Reproduce each of the lines below without changing a single character.

------------------------------

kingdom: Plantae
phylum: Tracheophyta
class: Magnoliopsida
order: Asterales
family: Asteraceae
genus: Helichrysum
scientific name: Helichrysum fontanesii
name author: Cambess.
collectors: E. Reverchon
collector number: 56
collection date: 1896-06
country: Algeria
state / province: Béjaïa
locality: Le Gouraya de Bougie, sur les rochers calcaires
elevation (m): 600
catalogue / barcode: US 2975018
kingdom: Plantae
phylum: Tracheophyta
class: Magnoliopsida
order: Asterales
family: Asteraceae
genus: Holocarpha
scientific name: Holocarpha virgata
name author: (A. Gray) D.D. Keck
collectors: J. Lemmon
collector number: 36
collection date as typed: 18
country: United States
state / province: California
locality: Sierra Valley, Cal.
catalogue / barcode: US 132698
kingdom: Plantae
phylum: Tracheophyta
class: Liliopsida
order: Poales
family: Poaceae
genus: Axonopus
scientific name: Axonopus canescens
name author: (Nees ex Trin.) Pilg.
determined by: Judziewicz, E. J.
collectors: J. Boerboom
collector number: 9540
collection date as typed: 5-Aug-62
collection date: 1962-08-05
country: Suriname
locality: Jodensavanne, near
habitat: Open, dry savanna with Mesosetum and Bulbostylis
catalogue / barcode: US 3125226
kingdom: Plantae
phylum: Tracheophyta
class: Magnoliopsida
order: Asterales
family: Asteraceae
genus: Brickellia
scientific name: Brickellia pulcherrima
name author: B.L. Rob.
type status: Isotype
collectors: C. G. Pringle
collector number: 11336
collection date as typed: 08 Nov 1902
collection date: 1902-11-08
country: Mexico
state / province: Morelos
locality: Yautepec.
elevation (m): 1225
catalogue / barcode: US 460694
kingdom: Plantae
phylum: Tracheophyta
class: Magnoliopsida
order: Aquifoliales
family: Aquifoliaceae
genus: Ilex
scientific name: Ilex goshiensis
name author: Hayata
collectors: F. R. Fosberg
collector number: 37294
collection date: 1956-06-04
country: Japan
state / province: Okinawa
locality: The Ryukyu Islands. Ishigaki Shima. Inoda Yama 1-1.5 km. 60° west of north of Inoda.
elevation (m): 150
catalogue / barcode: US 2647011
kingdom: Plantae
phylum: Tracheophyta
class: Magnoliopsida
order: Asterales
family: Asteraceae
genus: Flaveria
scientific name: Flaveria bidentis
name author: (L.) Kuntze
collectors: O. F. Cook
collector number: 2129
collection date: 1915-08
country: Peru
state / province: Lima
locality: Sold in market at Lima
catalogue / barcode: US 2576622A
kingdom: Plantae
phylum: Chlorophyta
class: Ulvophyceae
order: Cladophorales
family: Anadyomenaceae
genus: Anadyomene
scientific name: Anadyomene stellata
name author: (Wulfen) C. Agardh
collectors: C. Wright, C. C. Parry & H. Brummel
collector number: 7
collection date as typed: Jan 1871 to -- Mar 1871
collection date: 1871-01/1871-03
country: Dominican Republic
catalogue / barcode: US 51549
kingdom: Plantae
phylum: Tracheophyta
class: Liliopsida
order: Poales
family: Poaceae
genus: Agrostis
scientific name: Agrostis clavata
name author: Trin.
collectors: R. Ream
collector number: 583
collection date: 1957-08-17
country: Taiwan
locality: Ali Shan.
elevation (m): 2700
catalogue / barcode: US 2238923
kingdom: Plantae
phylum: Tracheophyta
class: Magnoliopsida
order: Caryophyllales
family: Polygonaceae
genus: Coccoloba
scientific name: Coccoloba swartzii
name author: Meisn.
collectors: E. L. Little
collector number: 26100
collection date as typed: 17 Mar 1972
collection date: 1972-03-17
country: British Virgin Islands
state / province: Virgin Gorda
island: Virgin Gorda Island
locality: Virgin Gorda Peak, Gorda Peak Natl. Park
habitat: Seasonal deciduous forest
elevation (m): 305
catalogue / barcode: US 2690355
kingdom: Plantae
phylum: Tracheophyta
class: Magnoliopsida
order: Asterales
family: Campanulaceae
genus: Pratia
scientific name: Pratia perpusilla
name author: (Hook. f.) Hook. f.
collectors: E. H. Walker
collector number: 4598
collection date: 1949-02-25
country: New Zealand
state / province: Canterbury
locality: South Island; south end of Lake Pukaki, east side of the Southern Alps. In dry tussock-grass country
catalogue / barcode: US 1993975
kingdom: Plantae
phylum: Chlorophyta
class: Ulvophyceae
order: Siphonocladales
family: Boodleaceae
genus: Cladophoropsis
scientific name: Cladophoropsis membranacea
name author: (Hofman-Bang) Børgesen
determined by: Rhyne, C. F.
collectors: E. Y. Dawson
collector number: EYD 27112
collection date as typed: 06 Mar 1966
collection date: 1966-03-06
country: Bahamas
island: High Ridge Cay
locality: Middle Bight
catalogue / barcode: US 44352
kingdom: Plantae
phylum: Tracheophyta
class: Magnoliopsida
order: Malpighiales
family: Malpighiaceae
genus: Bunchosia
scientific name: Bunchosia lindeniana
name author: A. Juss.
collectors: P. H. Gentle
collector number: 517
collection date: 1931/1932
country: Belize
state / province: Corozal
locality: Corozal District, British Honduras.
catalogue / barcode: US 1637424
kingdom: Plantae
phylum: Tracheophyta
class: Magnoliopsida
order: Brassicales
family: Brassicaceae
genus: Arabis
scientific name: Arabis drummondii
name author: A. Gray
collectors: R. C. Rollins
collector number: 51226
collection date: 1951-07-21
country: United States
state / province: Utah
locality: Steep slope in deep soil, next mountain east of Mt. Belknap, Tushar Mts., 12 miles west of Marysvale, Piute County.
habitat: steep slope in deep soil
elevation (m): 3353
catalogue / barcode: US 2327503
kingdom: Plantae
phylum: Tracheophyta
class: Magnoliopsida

------------------------------

** COMPLETED EXERCISE **
kingdom: Plantae
phylum: Tracheophyta
class: Magnoliopsida
order: Asterales
family: Asteraceae
genus: Helichrysum
scientific name: Helichrysum fontanesii
name author: Cambess.
collectors: E. Reverchon
collector number: 56
collection date: 1896-06
country: Algeria
state / province: Béjaïa
locality: Le Gouraya de Bougie, sur les rochers calcaires
elevation (m): 600
catalogue / barcode: US 2975018
kingdom: Plantae
phylum: Tracheophyta
class: Magnoliopsida
order: Asterales
family: Asteraceae
genus: Holocarpha
scientific name: Holocarpha virgata
name author: (A. Gray) D.D. Keck
collectors: J. Lemmon
collector number: 36
collection date as typed: 18
country: United States
state / province: California
locality: Sierra Valley, Cal.
catalogue / barcode: US 132698
kingdom: Plantae
phylum: Tracheophyta
class: Liliopsida
order: Poales
family: Poaceae
genus: Axonopus
scientific name: Axonopus canescens
name author: (Nees ex Trin.) Pilg.
determined by: Judziewicz, E. J.
collectors: J. Boerboom
collector number: 9540
collection date as typed: 5-Aug-62
collection date: 1962-08-05
country: Suriname
locality: Jodensavanne, near
habitat: Open, dry savanna with Mesosetum and Bulbostylis
catalogue / barcode: US 3125226
kingdom: Plantae
phylum: Tracheophyta
class: Magnoliopsida
order: Asterales
family: Asteraceae
genus: Brickellia
scientific name: Brickellia pulcherrima
name author: B.L. Rob.
type status: Isotype
collectors: C. G. Pringle
collector number: 11336
collection date as typed: 08 Nov 1902
collection date: 1902-11-08
country: Mexico
state / province: Morelos
locality: Yautepec.
elevation (m): 1225
catalogue / barcode: US 460694
kingdom: Plantae
phylum: Tracheophyta
class: Magnoliopsida
order: Aquifoliales
family: Aquifoliaceae
genus: Ilex
scientific name: Ilex goshiensis
name author: Hayata
collectors: F. R. Fosberg
collector number: 37294
collection date: 1956-06-04
country: Japan
state / province: Okinawa
locality: The Ryukyu Islands. Ishigaki Shima. Inoda Yama 1-1.5 km. 60° west of north of Inoda.
elevation (m): 150
catalogue / barcode: US 2647011
kingdom: Plantae
phylum: Tracheophyta
class: Magnoliopsida
order: Asterales
family: Asteraceae
genus: Flaveria
scientific name: Flaveria bidentis
name author: (L.) Kuntze
collectors: O. F. Cook
collector number: 2129
collection date: 1915-08
country: Peru
state / province: Lima
locality: Sold in market at Lima
catalogue / barcode: US 2576622A
kingdom: Plantae
phylum: Chlorophyta
class: Ulvophyceae
order: Cladophorales
family: Anadyomenaceae
genus: Anadyomene
scientific name: Anadyomene stellata
name author: (Wulfen) C. Agardh
collectors: C. Wright, C. C. Parry & H. Brummel
collector number: 7
collection date as typed: Jan 1871 to -- Mar 1871
collection date: 1871-01/1871-03
country: Dominican Republic
catalogue / barcode: US 51549
kingdom: Plantae
phylum: Tracheophyta
class: Liliopsida
order: Poales
family: Poaceae
genus: Agrostis
scientific name: Agrostis clavata
name author: Trin.
collectors: R. Ream
collector number: 583
collection date: 1957-08-17
country: Taiwan
locality: Ali Shan.
elevation (m): 2700
catalogue / barcode: US 2238923
kingdom: Plantae
phylum: Tracheophyta
class: Magnoliopsida
order: Caryophyllales
family: Polygonaceae
genus: Coccoloba
scientific name: Coccoloba swartzii
name author: Meisn.
collectors: E. L. Little
collector number: 26100
collection date as typed: 17 Mar 1972
collection date: 1972-03-17
country: British Virgin Islands
state / province: Virgin Gorda
island: Virgin Gorda Island
locality: Virgin Gorda Peak, Gorda Peak Natl. Park
habitat: Seasonal deciduous forest
elevation (m): 305
catalogue / barcode: US 2690355
kingdom: Plantae
phylum: Tracheophyta
class: Magnoliopsida
order: Asterales
family: Campanulaceae
genus: Pratia
scientific name: Pratia perpusilla
name author: (Hook. f.) Hook. f.
collectors: E. H. Walker
collector number: 4598
collection date: 1949-02-25
country: New Zealand
state / province: Canterbury
locality: South Island; south end of Lake Pukaki, east side of the Southern Alps. In dry tussock-grass country
catalogue / barcode: US 1993975
kingdom: Plantae
phylum: Chlorophyta
class: Ulvophyceae
order: Siphonocladales
family: Boodleaceae
genus: Cladophoropsis
scientific name: Cladophoropsis membranacea
name author: (Hofman-Bang) Børgesen
determined by: Rhyne, C. F.
collectors: E. Y. Dawson
collector number: EYD 27112
collection date as typed: 06 Mar 1966
collection date: 1966-03-06
country: Bahamas
island: High Ridge Cay
locality: Middle Bight
catalogue / barcode: US 44352
kingdom: Plantae
phylum: Tracheophyta
class: Magnoliopsida
order: Malpighiales
family: Malpighiaceae
genus: Bunchosia
scientific name: Bunchosia lindeniana
name author: A. Juss.
collectors: P. H. Gentle
collector number: 517
collection date: 1931/1932
country: Belize
state / province: Corozal
locality: Corozal District, British Honduras.
catalogue / barcode: US 1637424
kingdom: Plantae
phylum: Tracheophyta
class: Magnoliopsida
order: Brassicales
family: Brassicaceae
genus: Arabis
scientific name: Arabis drummondii
name author: A. Gray
collectors: R. C. Rollins
collector number: 51226
collection date: 1951-07-21
country: United States
state / province: Utah
locality: Steep slope in deep soil, next mountain east of Mt. Belknap, Tushar Mts., 12 miles west of Marysvale, Piute County.
habitat: steep slope in deep soil
elevation (m): 3353
catalogue / barcode: US 2327503
kingdom: Plantae
phylum: Tracheophyta
class: Magnoliopsida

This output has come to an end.